In my opinion clang has a much more useful output and seems to be faster than GCC. From what I've read it's quite compatible with GCC but there are some things GCC will accept that clang will not.

You shouldn't have to touch make.conf if you want to use clang, unless the makefile specifies gcc.

It's your computer, you can choose what you want to do with it.


----------



## Majorix (Oct 12, 2012)

Thanks guys, it is clearer in my mind now.


----------



## UNIXgod (Oct 12, 2012)

gcc was beginning to suffer from code rot. We could have simply kept on patching it but clang makes more sense at this point. Our gcc is 4.2.1 where the project is up to 4.8 or 4.9 at this point with modern processor support. 

Look up *tivoisation* which is one of the main reasons RMS and the FSF made a switch to the next version of the GPL.

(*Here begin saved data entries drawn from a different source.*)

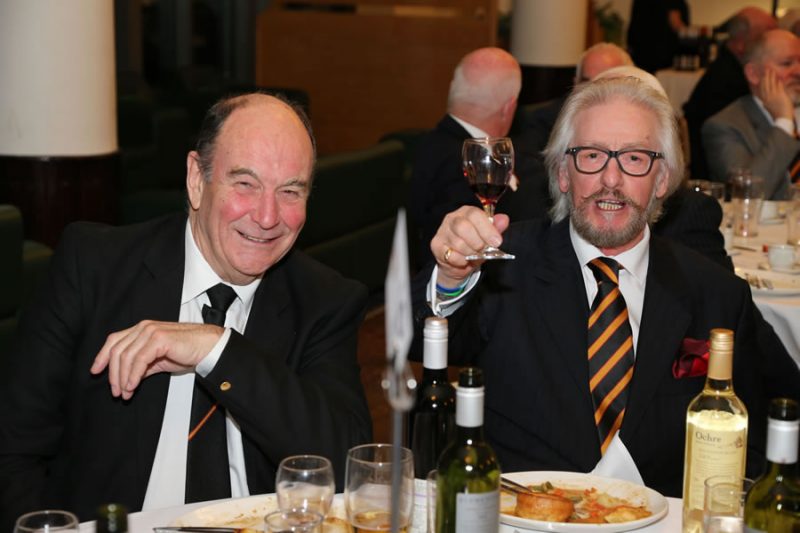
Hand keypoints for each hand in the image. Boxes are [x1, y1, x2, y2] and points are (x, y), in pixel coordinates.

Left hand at [90, 320, 224, 399]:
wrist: (208, 348)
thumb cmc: (188, 351)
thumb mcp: (159, 359)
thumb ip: (143, 365)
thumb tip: (128, 378)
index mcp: (142, 330)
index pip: (114, 340)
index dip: (102, 356)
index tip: (96, 371)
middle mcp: (144, 328)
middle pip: (117, 350)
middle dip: (113, 373)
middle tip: (115, 391)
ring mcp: (151, 331)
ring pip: (126, 356)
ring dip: (122, 378)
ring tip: (125, 392)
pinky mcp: (159, 339)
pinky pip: (139, 359)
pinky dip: (133, 375)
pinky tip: (132, 386)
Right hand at [431, 206, 509, 287]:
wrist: (459, 263)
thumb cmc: (474, 245)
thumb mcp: (488, 237)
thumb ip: (496, 228)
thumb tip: (504, 219)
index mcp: (466, 212)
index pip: (474, 214)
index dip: (487, 229)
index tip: (496, 242)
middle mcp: (452, 218)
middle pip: (463, 227)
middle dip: (477, 242)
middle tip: (484, 250)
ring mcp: (442, 231)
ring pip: (457, 243)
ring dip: (470, 253)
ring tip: (474, 256)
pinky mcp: (436, 245)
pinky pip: (450, 255)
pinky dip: (461, 261)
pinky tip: (464, 260)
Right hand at [757, 67, 793, 121]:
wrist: (782, 118)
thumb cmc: (778, 114)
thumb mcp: (770, 107)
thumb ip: (768, 102)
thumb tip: (765, 102)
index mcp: (764, 100)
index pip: (761, 88)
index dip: (761, 81)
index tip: (762, 75)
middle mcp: (767, 97)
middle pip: (765, 84)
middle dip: (765, 76)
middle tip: (766, 69)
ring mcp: (773, 96)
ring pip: (770, 84)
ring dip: (771, 76)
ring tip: (771, 70)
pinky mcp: (780, 96)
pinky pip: (778, 87)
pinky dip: (778, 82)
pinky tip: (779, 78)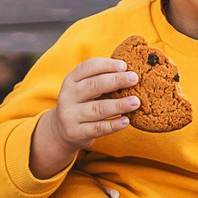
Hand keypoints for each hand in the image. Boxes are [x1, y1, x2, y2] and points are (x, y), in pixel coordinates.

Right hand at [29, 57, 140, 177]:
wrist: (62, 131)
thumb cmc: (82, 104)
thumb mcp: (84, 89)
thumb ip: (102, 80)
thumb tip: (130, 73)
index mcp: (71, 80)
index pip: (87, 67)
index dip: (106, 65)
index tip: (124, 65)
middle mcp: (68, 96)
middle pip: (93, 85)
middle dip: (116, 80)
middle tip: (134, 78)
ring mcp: (71, 115)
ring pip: (98, 108)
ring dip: (119, 104)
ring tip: (135, 102)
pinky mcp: (77, 133)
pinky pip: (98, 128)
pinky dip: (114, 124)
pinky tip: (126, 120)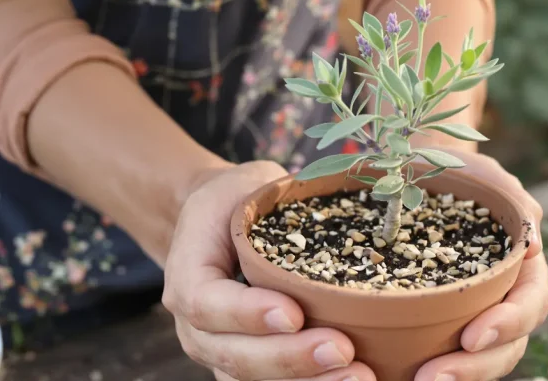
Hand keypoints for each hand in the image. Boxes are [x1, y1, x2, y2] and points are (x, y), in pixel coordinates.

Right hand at [161, 161, 375, 380]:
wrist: (220, 225)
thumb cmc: (241, 200)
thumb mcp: (250, 186)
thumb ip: (276, 201)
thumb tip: (339, 204)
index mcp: (189, 275)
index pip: (206, 304)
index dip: (246, 314)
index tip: (294, 313)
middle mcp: (196, 325)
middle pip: (232, 355)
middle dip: (289, 359)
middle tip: (342, 350)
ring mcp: (219, 350)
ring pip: (252, 380)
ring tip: (358, 375)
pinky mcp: (247, 364)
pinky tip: (351, 379)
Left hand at [415, 149, 547, 380]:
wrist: (425, 172)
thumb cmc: (462, 171)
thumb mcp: (487, 175)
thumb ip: (514, 201)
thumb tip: (535, 246)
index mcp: (524, 267)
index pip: (531, 304)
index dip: (509, 324)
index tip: (473, 337)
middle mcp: (505, 296)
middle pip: (507, 345)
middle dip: (476, 367)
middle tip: (434, 378)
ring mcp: (476, 311)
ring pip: (480, 358)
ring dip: (456, 375)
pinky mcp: (444, 318)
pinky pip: (445, 349)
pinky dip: (431, 363)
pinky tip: (401, 373)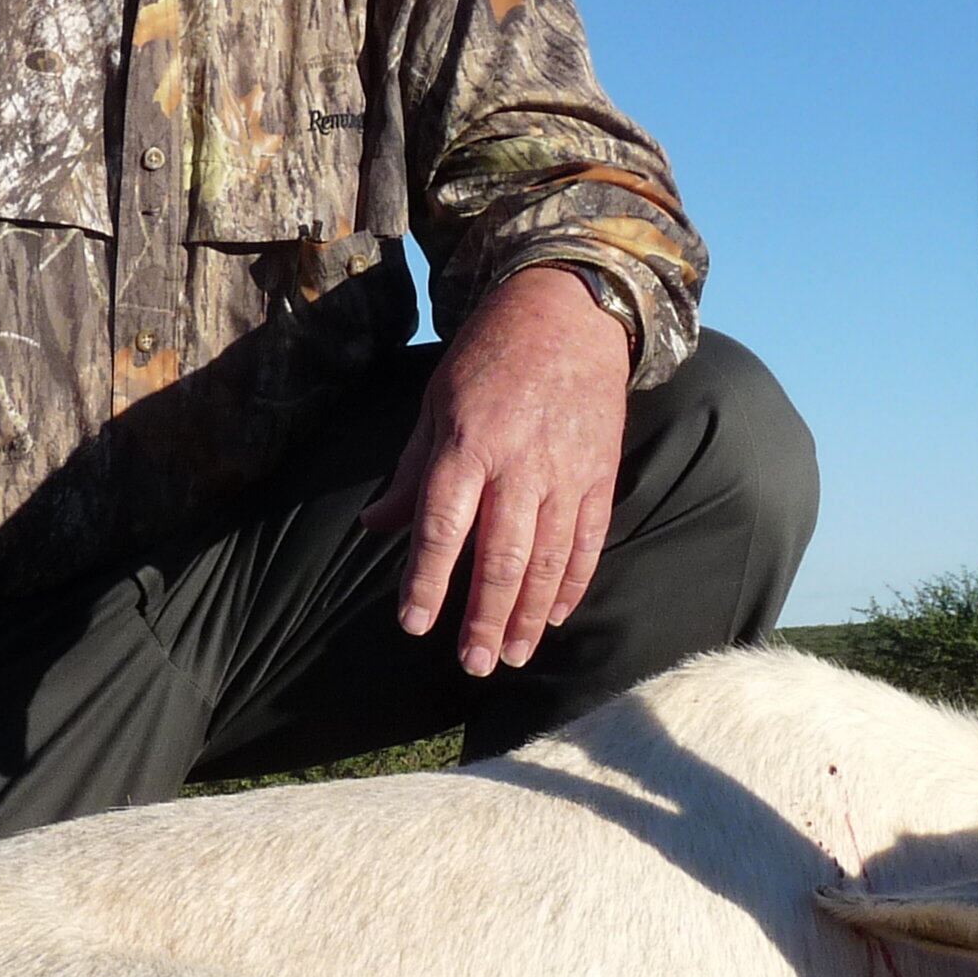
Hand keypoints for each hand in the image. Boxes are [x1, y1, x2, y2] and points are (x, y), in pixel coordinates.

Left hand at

As much as it would be interesting to romanticize the ideal of removing all gpl software from base it was never really an issue until GPLv3 became intact.

Also it is true that clang is more verbose if your a C or C++ programmer. This may make competition work towards innovation so I wouldn't be surprised if gcc catches up to `make` actually telling you what include files your missing and so on.

I will miss the cute easter egg hacks like the "effective c++" wall (i.e. -Weffc++)


----------